His advice strikes me as odd. He’s never cared to impart any words of wisdom to me before. “He’s here. I haven’t seen him in a while, though. He’s dressed as a doctor.”
A laugh escapes Kieran. He throws his head back against the couch. “He’s Doctor Abs? How did you talk him into wearing that costume?”
It’s amazing what a mask can do for a man who constantly wears one.
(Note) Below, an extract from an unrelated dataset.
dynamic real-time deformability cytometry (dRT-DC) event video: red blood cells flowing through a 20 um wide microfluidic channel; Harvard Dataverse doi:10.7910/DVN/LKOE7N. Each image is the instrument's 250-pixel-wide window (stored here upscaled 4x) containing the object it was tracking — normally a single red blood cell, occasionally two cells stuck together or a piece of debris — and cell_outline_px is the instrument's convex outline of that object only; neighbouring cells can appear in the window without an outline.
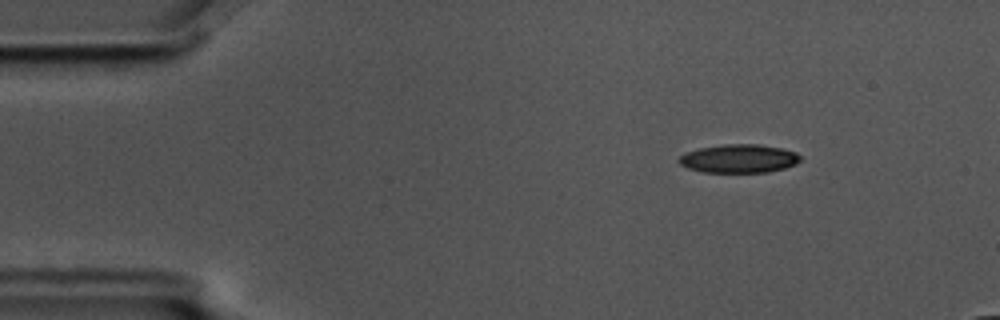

If even Kieran didn’t recognize him, then surely no one else has either. “I convinced him he might get even luckier tonight because of it. Maybe that’s where he’s been all this time.”
“And you’re okay with that?”
The weight of Kieran’s stare makes me squirm even as satisfaction blooms in my chest. “Why wouldn’t I be? We aren’t exclusive, and he’s never made me any promises he can’t keep.”
“He’s no good for you, Emma. With all the attention he’s been getting from co-eds since the fights started, you need to be careful. You should probably get tested. He’s already been around the block a few times. He really didn’t need your help in the costume department to get some action.” In spite of his rude question and automatic assumption, Kieran swipes the edge of his beer bottle against his lips like he’s genuinely pondering Jason’s sex life.
I weigh my words carefully before I speak them. Jason’s right; we don’t want to push Kieran over the cliff too quickly. A slow unraveling will be best for everyone involved. “I’ve recently been tested. I’m clean. Jason and I have an understanding. It’s not so different from what you and I had, really, other than he was upfront with me about it, with no room for misinterpretation.”
“And what understanding is that?”
“No strings, no emotions, just safe sex.” The words taste foul on my lips, so I chug the rest of my drink to wash them down. “Neither of us are looking for a relationship our senior year. We both recognize we’ll be moving on after graduation.”